The Truman Bulldogs are the sports teams of Truman State University, located in Kirksville, Missouri, United States. They participate in the NCAA's Division II and in the Great Lakes Valley Conference (GLVC), joining the conference in 2013 after having been a member of the Mid-America Intercollegiate Athletics Association (MIAA) since that league's creation in 1912.

Sports
Truman State sponsors 16 varsity sports, including seven men's sports and nine women's sports. In 2018, the university cut men's tennis and wrestling due to budget cuts enacted by the Missouri state government.

Men's sports
 Baseball
 Basketball
 Cross Country
 Football
 Soccer
 Swimming
 Track & Field

Women's sports
 Basketball
 Cross Country
 Golf
 Soccer
 Softball
 Swimming
 Tennis
 Track & Field
 Volleyball

Football

National championships
The Bulldogs have won seven team NCAA national championships, all at the Division II level.

Team

Mascot
The official mascot of Truman State Athletic teams is the Bulldog.

Athletic facilities
 James S. Stokes Stadium is the home of the TSU Bulldog football and track and field teams.

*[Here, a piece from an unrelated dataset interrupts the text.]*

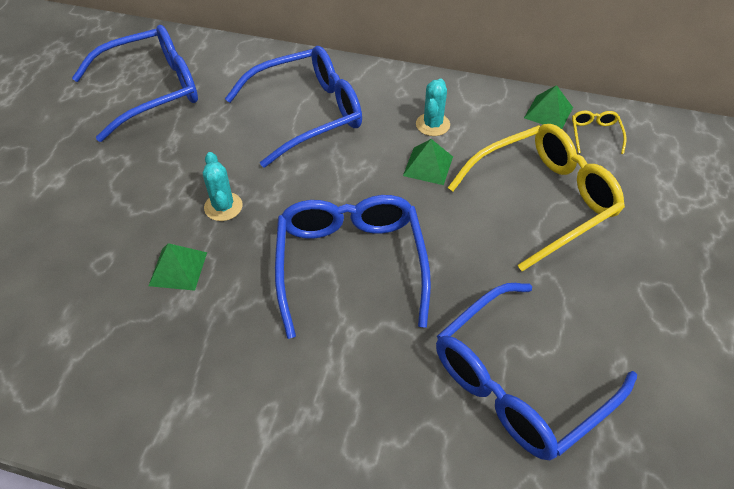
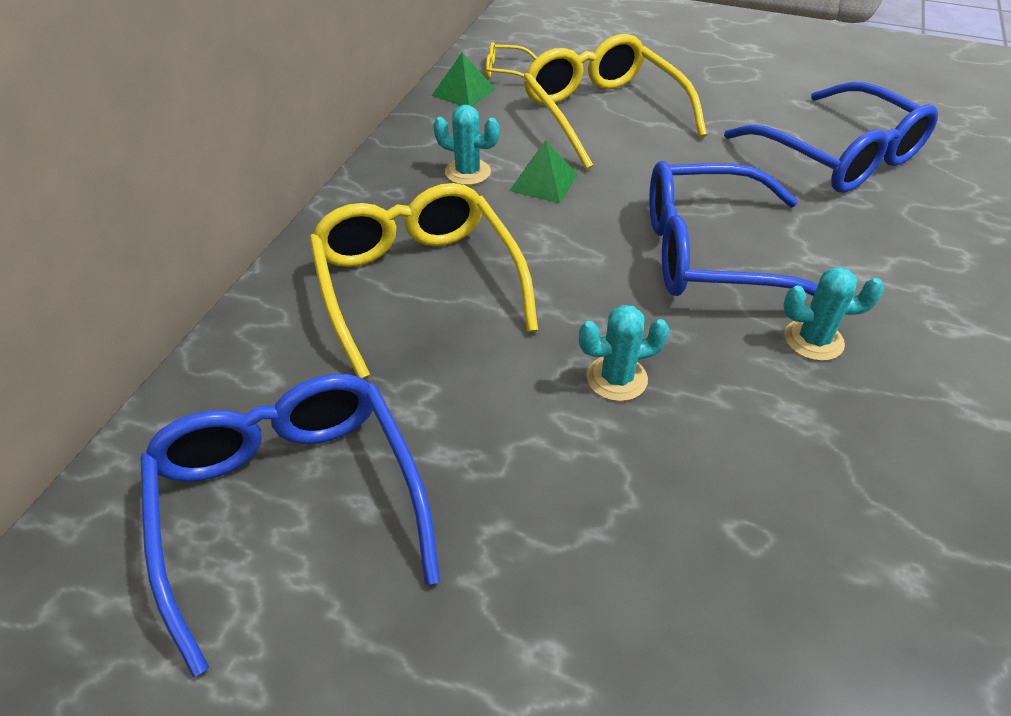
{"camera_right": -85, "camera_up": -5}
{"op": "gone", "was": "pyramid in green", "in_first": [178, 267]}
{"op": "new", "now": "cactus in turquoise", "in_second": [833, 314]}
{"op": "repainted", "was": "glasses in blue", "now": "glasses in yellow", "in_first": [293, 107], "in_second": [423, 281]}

Inside the stadium is the Kenneth Gardner Track.
 John J. Pershing Arena It is the home for Bulldog Basketball, Volleyball and Wrestling and also serves as the main practice facility for the Truman Athletics Department.
 Bulldog Softball Park is the site of Truman’s softball field, and is located just south of Stokes Stadium. The softball field was constructed in 1972 and has a seating capacity for 200 spectators. Additional seating can be transported in when necessary.
 Bulldog Baseball Park is the site of Truman’s baseball field, and is located just south of Stokes Stadium.
 Bulldog Soccer Park is home of the Bulldog soccer teams.
 Truman Tennis Courts is home of the Truman Tennis Teams.